The Laureate has been grateful beforehand to his admiring readers. He has written (we do not say it in any of the bitterness of his own misanthropic hero) "to the purpose, easy things to understand," for the most part; and things, too, which they will be the better for understanding. There is little to bewilder the reader in his new volume. He will find in it no such gusts of passion as drive confusing clouds over the clear moonlight in 'Maud;' which poem a young lady of our acquaintance finished perusing, uncertain whether its heroine were dead or alive. No metaphysics, no bits of recondite philosophy, no puzzles like the 'Palace of Art;' no mystic forms like those perplexing maidens in the

'Enoch Arden, &c.' By Alfred Tennyson, D.C.L., Poet-Laureate. London : Edward Moxon & Co.

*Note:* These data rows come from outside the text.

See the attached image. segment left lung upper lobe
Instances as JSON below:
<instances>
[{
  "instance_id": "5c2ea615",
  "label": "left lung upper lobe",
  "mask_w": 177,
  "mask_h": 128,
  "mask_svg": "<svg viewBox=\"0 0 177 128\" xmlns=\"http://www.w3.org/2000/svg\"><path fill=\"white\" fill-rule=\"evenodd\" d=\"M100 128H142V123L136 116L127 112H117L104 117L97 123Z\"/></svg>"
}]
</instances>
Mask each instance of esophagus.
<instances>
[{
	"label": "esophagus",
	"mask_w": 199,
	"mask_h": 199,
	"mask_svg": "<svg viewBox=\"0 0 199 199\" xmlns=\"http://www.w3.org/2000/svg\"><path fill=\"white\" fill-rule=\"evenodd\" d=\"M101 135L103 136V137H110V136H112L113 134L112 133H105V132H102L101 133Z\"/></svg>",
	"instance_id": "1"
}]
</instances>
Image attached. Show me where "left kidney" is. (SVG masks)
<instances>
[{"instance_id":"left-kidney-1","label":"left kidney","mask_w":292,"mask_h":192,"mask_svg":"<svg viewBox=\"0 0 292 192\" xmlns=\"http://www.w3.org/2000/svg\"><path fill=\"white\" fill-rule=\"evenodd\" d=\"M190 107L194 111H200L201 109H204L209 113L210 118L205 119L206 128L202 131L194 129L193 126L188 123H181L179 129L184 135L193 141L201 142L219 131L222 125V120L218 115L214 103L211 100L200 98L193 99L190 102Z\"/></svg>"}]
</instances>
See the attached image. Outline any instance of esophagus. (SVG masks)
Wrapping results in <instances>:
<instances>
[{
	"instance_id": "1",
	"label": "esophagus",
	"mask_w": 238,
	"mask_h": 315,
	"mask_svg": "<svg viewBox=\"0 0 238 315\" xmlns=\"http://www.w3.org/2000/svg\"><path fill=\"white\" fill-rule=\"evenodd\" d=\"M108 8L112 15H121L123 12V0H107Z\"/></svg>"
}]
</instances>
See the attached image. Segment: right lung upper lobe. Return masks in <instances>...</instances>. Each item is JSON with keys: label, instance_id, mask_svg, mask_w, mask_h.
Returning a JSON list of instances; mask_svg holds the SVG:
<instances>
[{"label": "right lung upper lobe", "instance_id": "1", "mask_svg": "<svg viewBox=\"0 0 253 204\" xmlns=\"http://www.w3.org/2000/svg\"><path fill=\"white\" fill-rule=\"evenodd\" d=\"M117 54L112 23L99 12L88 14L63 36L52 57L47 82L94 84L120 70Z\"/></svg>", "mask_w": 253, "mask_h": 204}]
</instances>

101st division of 'In Memoriam,' about whose numbers and symbolic signification no two Tennysonians were ever known to agree. Cockneys indeed may find The Northern Farmer's' dialect difficult, and we ourselves cannot profess to think the sermon in 'Aylmer's Field' easier to take in at one hearing (though for a very different reason) than the most abstruse of Bishop Butler's. We also boldly risk the confession, that if 'The Voyage' has any one very decided meaning, of the half-dozen which might be fitted to it, we have failed to fathom its import. So, too, the latter of the two 'SeaDreams' is, we suppose, an allegory like the first. It may be that we think we see the truth it is meant to convey; but it is not so clearly put that it would be wise for any interpreter of dark sayings to stake his credit on its explanation while its author lives to contradict him. Hereafter, learned German critics may find a delightful mental exercise in expounding these two poems, and may evolve meanings for them out of their own internal consciousness to their heart's content. But, with the exception of these few passages, the book before us can be understood without a commentator. And, for the very reason that the scholiast's labours would be thrown away upon it, it is sure to delight the general reader. That, in these days, very painstaking person knows how to be thankful to great poets, when they condescend to write things which are not too hard for him. In his estimation this volume will very likely eclipse its predecessors. For does it not contain two stories, each as interesting as a novel, told in musical verse?-'Enoch Arden,' so like a tale by Mrs Gaskell; and 'Aylmer's Field,' which (before his reconciliation with the British aristocracy) would have made a firstrate subject for Mr Kingsley? Is it not pleasant to see such bright hues of poetry cast on seaside trips, as those with which the Laureate

here adorns his clerk's holiday? Will not some eyes which never wept over the sorrows of his young "May Queen," feel a kindly tear bedim them as his faithful photograph of the "Grandmother" in her elbow-chair appeals to their love for the aged? Will those by whose sweet voices this volume's shorter lyrics will be sung at Yule-tide, in many a hall and parsonage, care to be told that these later efforts are not worthy of those earlier songs which first taught England that Tennyson (like his own Elaine) could "sweetly make and sing"? Was not the Welcome to Alexandra' (here reprinted) copied as eagerly from one newspaper to another, as was the noble dedication of the 'Idylls' to the memory of the late Prince Consort; without a hint of how clearly these two poems show that, if other men have one reason for thinking it "better to go to the house of mourning than to the house of feasting," poets have two?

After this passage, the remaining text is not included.